The Cuddle, the Twiddle, the Dangle...why do women infantilise themselves?

It beggars belief. A cover line on the new issue of Vogue screams helpfully: ‘The new way to carry your bag.’ Oooh, really? Sod world hunger and the recession, let’s see what it says inside. Apparently, there are not one but four new ways to carry a handbag.

There is ‘The Scramble’, as executed by Kate Moss. She ‘haphazardly grips an evening clutch, chains wrapped around like a messy boatman’s knot’.

Then there is ‘The Cuddle’, as demonstrated by model Agyness Deyn. Yes, you guessed it, she cuddles her bag, as if she were a toddler and it a teddy bear.

Moss

The Scramble: Kate Moss 'haphazardly grips an evening clutch, chains wrapped around like a messy boatman's knot', according to Vogue

There is ‘The Twiddle’ (Keira Knightley apparently showed off this particular innovation); it is quite easy because you just twirl it a bit.

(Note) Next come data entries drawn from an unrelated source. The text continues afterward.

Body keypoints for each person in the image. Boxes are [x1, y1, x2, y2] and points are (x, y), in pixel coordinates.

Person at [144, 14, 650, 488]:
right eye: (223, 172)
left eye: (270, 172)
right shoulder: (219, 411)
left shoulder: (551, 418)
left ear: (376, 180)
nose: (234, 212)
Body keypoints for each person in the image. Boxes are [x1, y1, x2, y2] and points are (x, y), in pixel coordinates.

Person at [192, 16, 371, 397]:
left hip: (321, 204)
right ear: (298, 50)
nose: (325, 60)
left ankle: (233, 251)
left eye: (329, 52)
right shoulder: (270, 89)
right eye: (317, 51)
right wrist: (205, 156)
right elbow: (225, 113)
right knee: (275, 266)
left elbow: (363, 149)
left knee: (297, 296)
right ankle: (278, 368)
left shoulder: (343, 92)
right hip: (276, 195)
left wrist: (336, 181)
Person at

And there is ‘The Dangle’, seen performed on the red carpet (where else?) by Chloe Sevigny. She apparently had ‘an over-sized, silk Louis Vuitton envelope casually scrunched in one hand, in the manner one would hold a McDonald’s takeaway’. As if Vogue readers would know what a mass-produced hamburger is.

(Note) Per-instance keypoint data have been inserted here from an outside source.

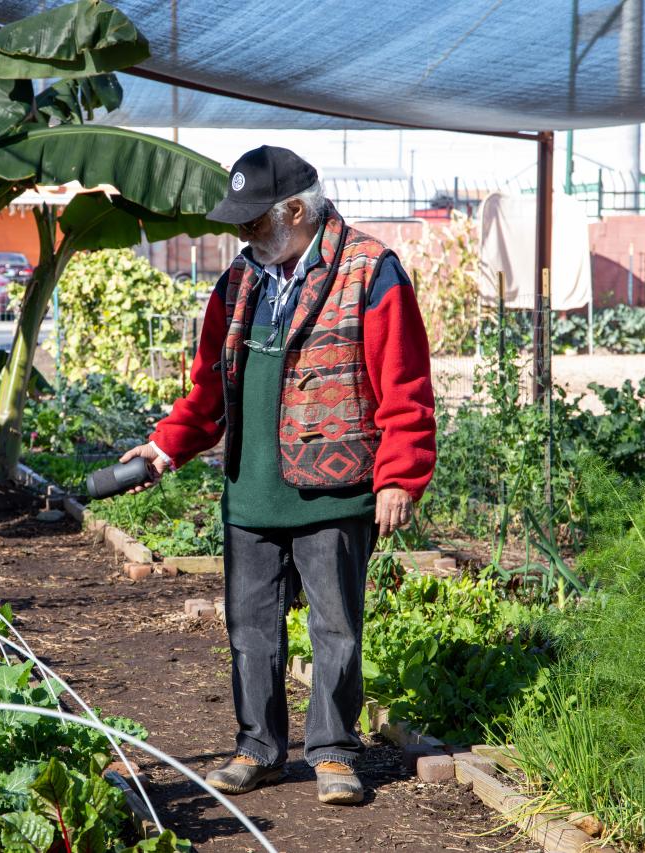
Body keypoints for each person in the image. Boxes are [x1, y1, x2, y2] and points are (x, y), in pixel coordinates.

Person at [120, 146, 436, 805]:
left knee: (335, 626)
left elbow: (405, 386)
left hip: (335, 482)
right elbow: (208, 388)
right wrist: (164, 448)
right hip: (252, 487)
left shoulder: (371, 270)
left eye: (253, 221)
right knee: (251, 626)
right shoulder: (241, 280)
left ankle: (332, 752)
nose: (243, 234)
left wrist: (399, 475)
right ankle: (258, 748)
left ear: (295, 210)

The feature goes on to describe the bag bacchanalia of someone with several hyphenated names whose vintage Vuitton Speedy Sac is ‘free-floating, unzipped  and stuffed under her arm, inside were notepads, pencils, euros, all mashed together – no purse, no pretence, no fiddling’. 

I swear all of the above is part of a completely serious article. It is not an April Fool, and not remotely ironic.

It seems women these days are not only supposed to look like children, with big eyes and gangly limbs and smooth, poreless skin, they are supposed to think like infants, too.

I had tea with the CEO of one of the world’s best-known fashion brands last week, and challenged him on this very subject. He wheeled out the same old platitudes: fashion has always been about youth, perfection, thinness.

Everyone in the fashion industry – which is plummeting faster than any other, having grown too quickly and become too greedy – wheels out this line of thinking when challenged, but it isn’t true. I have just opened an issue of Vogue from September 1958, and there, photographed by Helmut Newton, was page after page of the most famous icon of her day: Mrs Exeter.

She had grey hair. She had obviously never had plastic surgery and she looked every elegant inch her age. As Vogue said at the time: ‘She is approaching 60, and doesn’t look a day younger, a fact she accepts.’ Young women in the post-war years looked up to those in their 50s and 60s, the only ones who could remember what being glamorous and well-dressed was like.

Mrs E didn’t really shop, either, not as we do today, endlessly, as if it were a religion (I heard last week that Cheryl Cole, having been deprived of shops while climbing Mount Kilimanjaro, blew £10,000 at Pret-a-Porter on her return). Instead, with the credit card still in the distant future, Mrs E carefully chose her very few clothes for their wearability and durability.

She was not a real person, but was represented by a succession of older models. But how much better did Mrs E look than Jane Fonda, also in her 60s, does today.

I find it staggering that an actress who discarded her sex kitten persona to become known as Hanoi Jane, and made outspoken films such as the China Syndrome, now rolls around in her beach house in an anti-ageing skincare advert, simpering like an idiot and sniffing flowers.

In the Vogue of 1958, there was not a single ad for anti-ageing creams, diets, plastic surgery or hair dye. Not one. Women were featured exercising, but they were doing stuff like skiing and sailing, not visiting the gym.

This column is a Part Two of the one I wrote a couple of weeks ago about the paucity of articles in women’s magazines on self-defence, rape awareness – anything intelligent, really – and the fact these mags, desperate to attract a slice of the shrinking advertising spend, have become nothing more than Press releases.

The next day, a leading glossy cancelled an interview with me to coincide with the publication of my new book (about my love affair not with a man but with a horse; you see, we all have something to sell). Oh dear. I had thought the women who work on these rags don’t read newspapers.

As the recession kicks in, fear is our biggest enemy. Women will increasingly be infantalised by the very people supposed to be on our side because, let’s face it, you have to be pretty stupid to spend £2,000 on a Vuitton anything.

People will become even more afraid to stick their heads above the parapet.